RAW DATA -
□ □ □ □ □ □ □

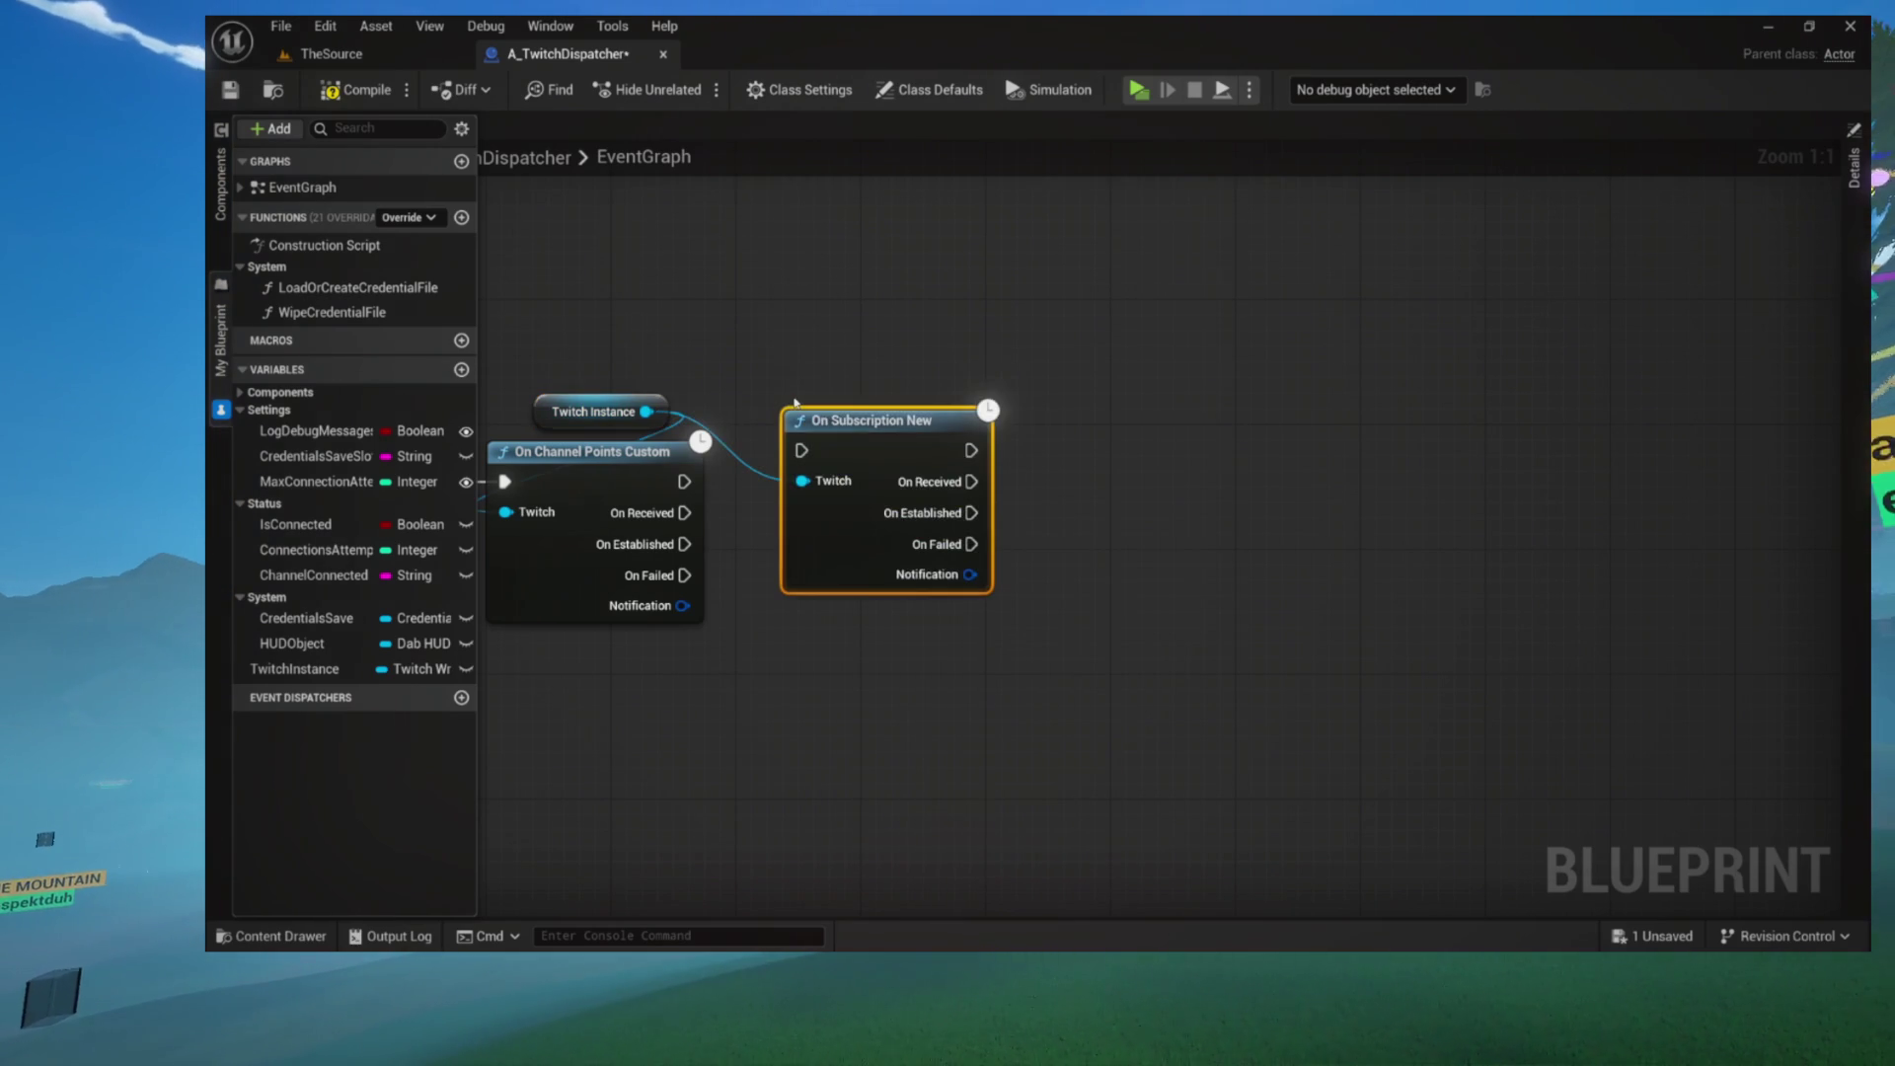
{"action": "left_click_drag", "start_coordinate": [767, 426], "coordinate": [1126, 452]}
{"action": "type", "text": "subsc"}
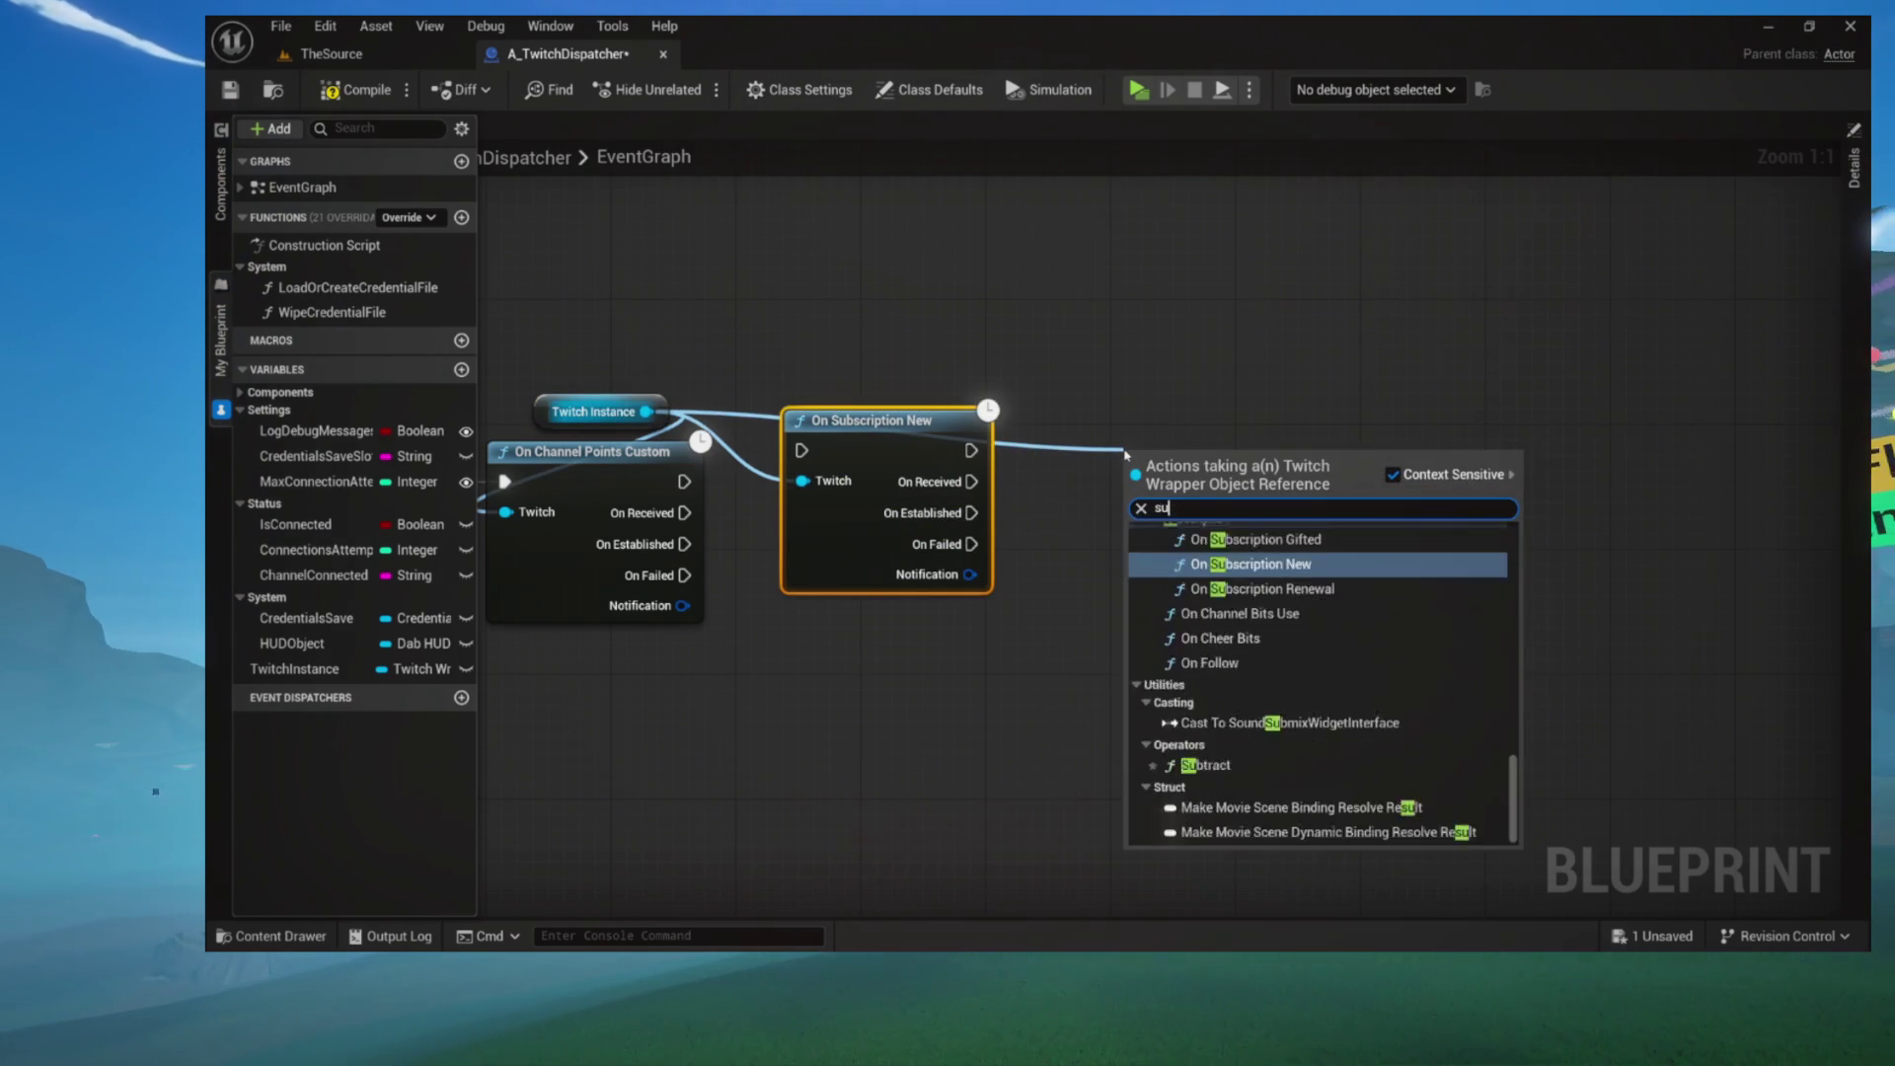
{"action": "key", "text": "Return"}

□ □ □ □ □ □ □

WHAT IS REQUIRED - The answer must be the whole listing, word for word, with no pictures in it. Please write it out.

FINISHED TASK -
{"action": "left_click_drag", "start_coordinate": [767, 426], "coordinate": [1126, 452]}
{"action": "type", "text": "subsc"}
{"action": "key", "text": "Return"}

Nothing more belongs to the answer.